GV: The work is intense since it is a visual realization of a re-occurring nightmare. The work is my first collaboration with a musician. Éric Gingras composed the music after seeing the images. I give total cart-blanche to my collaborators and choose to work with them based on their abilities. I trust that my collaborators will provide an extra dimension to the work. There is a major difference between working for someone and working with someone.

CE: Your live performance Promenade Éphémère was a collaboration with Charles-André Coderre and Charles Barabé, and was created using video feedback generated from a live 16mm film projection. The video feedback you created provided depth to the filmic image, seemingly responding to the critique that filmic images have more depth than video images. Can you talk about your performances?  

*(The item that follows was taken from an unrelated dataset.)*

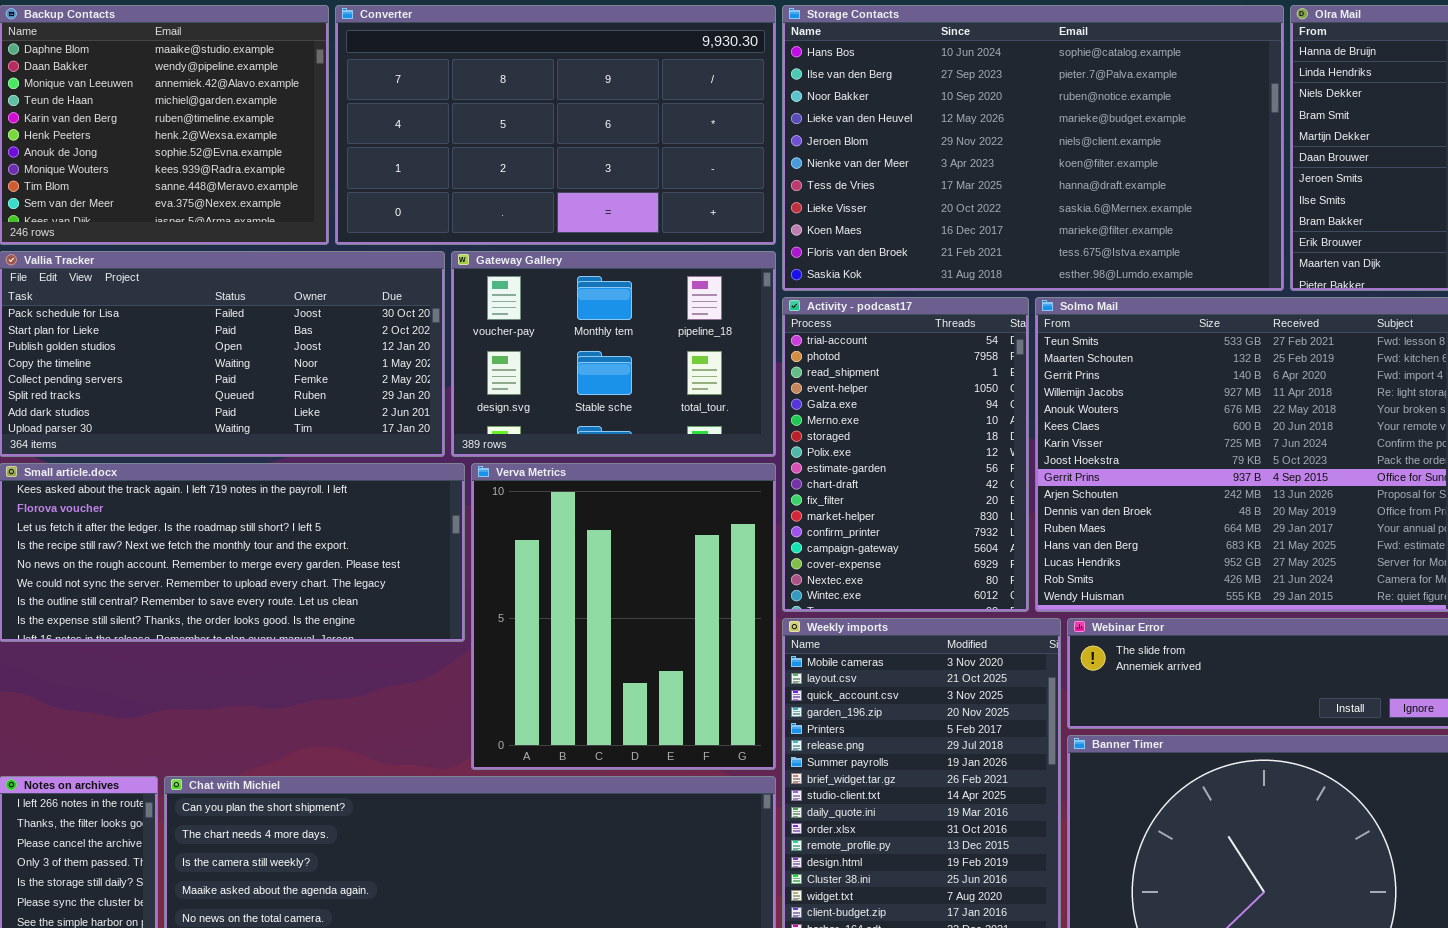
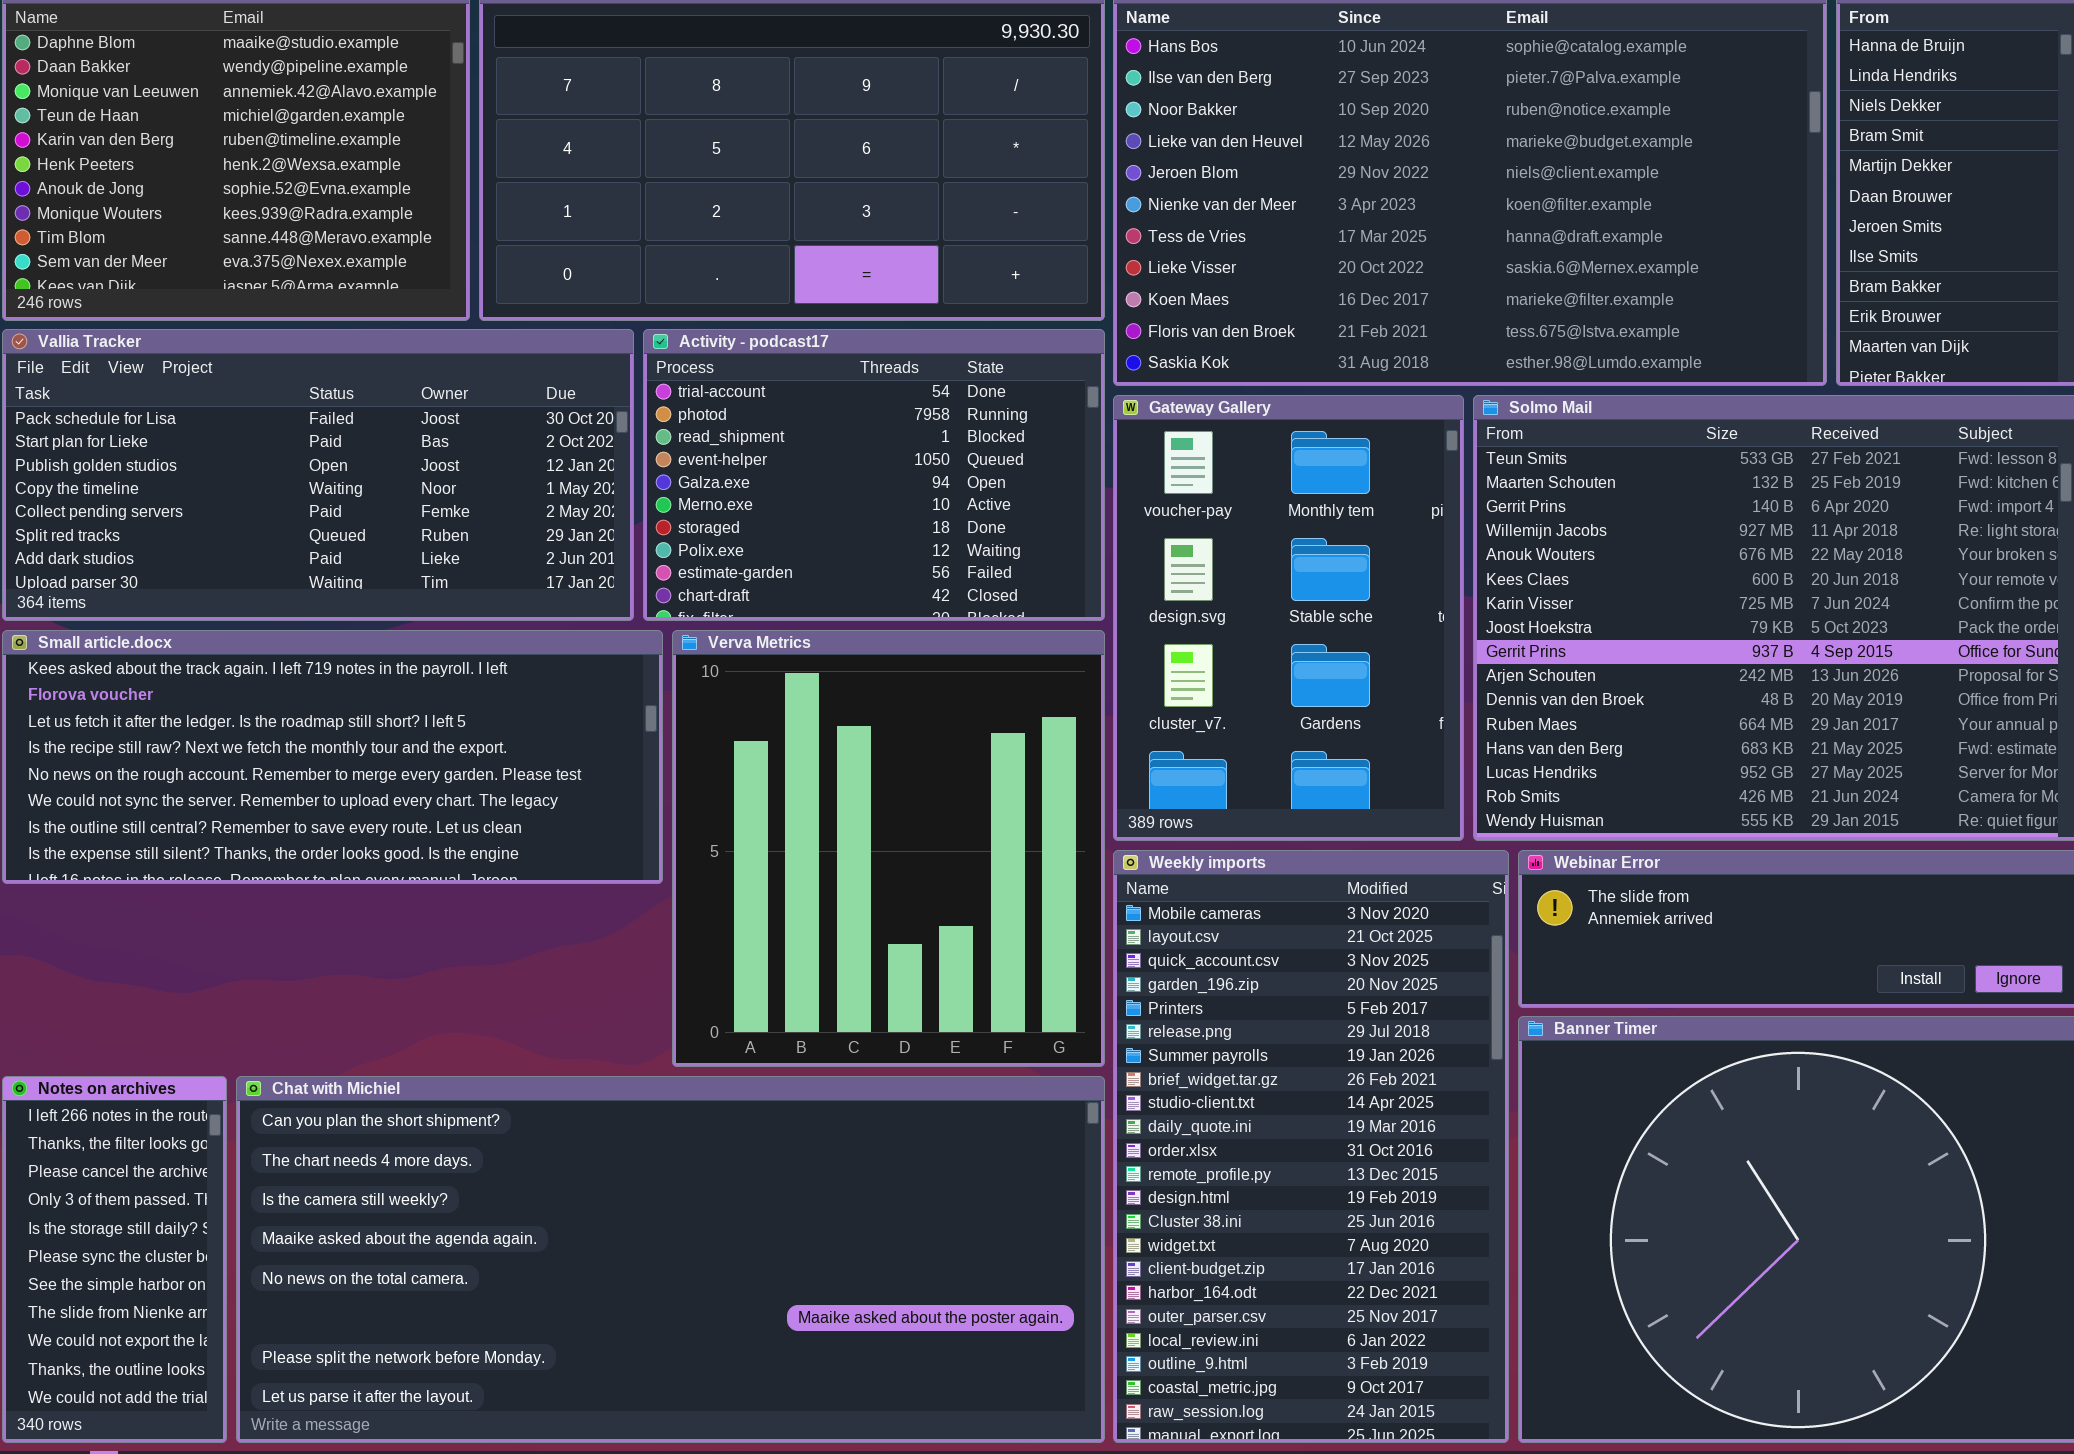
Gateway Gallery: [451,251,776,457] -> [1113,395,1464,841], moved, resized
Activity - podcast17: [782,297,1029,612] -> [643,329,1105,621], moved, resized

GV: I have only recently begun to perform with other visual artists, and this has led to some of my favourite performances. Charles-André Coderre uses 16mm projectors to generate images that I record off a screen while simultaneously digitally re-projecting them, creating visual feedback loops. The work is rehearsed, but performing live allows some improvisation.

When I perform with Sonya Stefan, the work is more spontaneous and embodied. In the performances, we create our own DIY appara­tus by re-appropriating obsolete machines from our collections; we attempt to understand them by destroying them and modifying them in a live context. There is an intense physicality to the performance given that Sonya has been a contemporary dancer for over 25 years.

I’ve also been collaborating with Chittakone Baccam of the sound project Hazy Montagne Mystique for a few years now, and we often explore different contexts of creation and perfor­mance including working with contemporary dancers such as Kim-Sanh Chau. Lately, I’ve been working with Montreal-based experimental musician Jean-Sébastien Truchy to explore composi­tion and synchronization. I should also mention Alain Lefebvre and the music project evoked response are regular collaborators.At this point in time, my art practice is fully collaborative, and I enjoy working within several different communities. I don’t want my work to only show in cinema spaces. Collaborating with different musi­cians allows for your work to show in different contexts, from DIY spaces to music venues to galleries. I think it’s essential, as an artist, to explore all these possible contexts, alternative spaces just as much as the institutionalized spaces; I think this is one of the ways the DIY apparatus can function.